No ensino médio, foi estudar na Escola Getúlio Inácio de Farias, que fica a 70 quilômetros de estrada de terra de Chapada Gaúcha, e rapidamente se envolveu com a Unicoop. Estimulada por amigos que reconheciam sua liderança, Kelly montou uma chapa, candidatou-se e se elegeu presidente da cooperativa escolar, passando a liderar centenas de alunos dos ensinos fundamental e médio engajados em um movimento de transformação social. “Meu pai me ajuda muito”, diz, modesta. 

Cooperativas escolares, fomentadas pelo Sicoob com apoio do Sebrae, Banco Central e outros parceiros, possibilitam que alunos de escolas do chamado Brasil profundo tenham aulas de empreendedorismo, educação financeira e cooperativismo e pratiquem tudo isso na própria cooperativa. Eles exercitam liderança, organização, trabalho colaborativo e produzem hortaliças, doces, biscoitos e artesanato para vender à comunidade local, gerando renda para reinvestir na escola e nos alunos e ainda mais aprendizado. 

Kelly acredita em um futuro marcado pela colaboração. “Trabalhando juntos, somamos forças para que a comunidade se desenvolva mais rápido e os jovens também”, ela me disse com brilho nos olhos, reforçando que a solução para o País é a educação cooperativista. 

O fato é que, sob a liderança de Kelly, a Unicoop vem registrando ótimos resultados: caíram consideravelmente as taxas de evasão escolar, aumentaram os índices de aproveitamento e engajamento dos alunos. Assim, Kelly e outros cooperados caminham a passos largos para a universidade, apesar de todas as limitações dessa região do Brasil, que é extremamente pobre. 

A menina Kelly, de 17 anos, simboliza uma geração de jovens líderes com consciência e com muita vontade de transformar o Brasil.
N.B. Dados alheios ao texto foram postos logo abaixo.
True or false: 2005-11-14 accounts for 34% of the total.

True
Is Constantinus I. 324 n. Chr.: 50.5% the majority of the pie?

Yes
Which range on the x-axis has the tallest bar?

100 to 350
Não parece desanimar diante de todas as dificuldades que se apresentam. 

Se o leitor quiser minha opinião, o Brasil não precisa de heróis, mas de líderes jovens como a menina mineira. A boa notícia é que eles já estão sendo formados. O desafio? Ainda precisamos de muito mais Kellys.
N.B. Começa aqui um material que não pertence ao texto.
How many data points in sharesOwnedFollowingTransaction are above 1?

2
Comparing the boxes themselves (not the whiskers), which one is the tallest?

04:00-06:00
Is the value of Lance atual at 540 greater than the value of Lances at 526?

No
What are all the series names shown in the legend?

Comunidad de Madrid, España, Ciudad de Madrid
SAIBA MAIS SOBRE **KELLY ROCHA** **![](https://revista-hsm-public.s3.amazonaws.com/uploads/173a4916-a1fb-4d8e-ac68-41024e84ab31.png)**

Presidente da Cooperativa Escolar Unicoop, a mineira Kelly Rocha, de 17 anos, tem o sonho de fazer faculdade: quer cursar ciências contábeis ou administração. Seu objetivo é um dia empreender a própria cooperativa e potencializar o comércio da família. Para ir se adiantando, faz curso técnico de auxiliar administrativo toda sexta-feira à tarde na cidade de São Francisco, pedindo carona na comunidade e enfrentando horas de moto e balsa.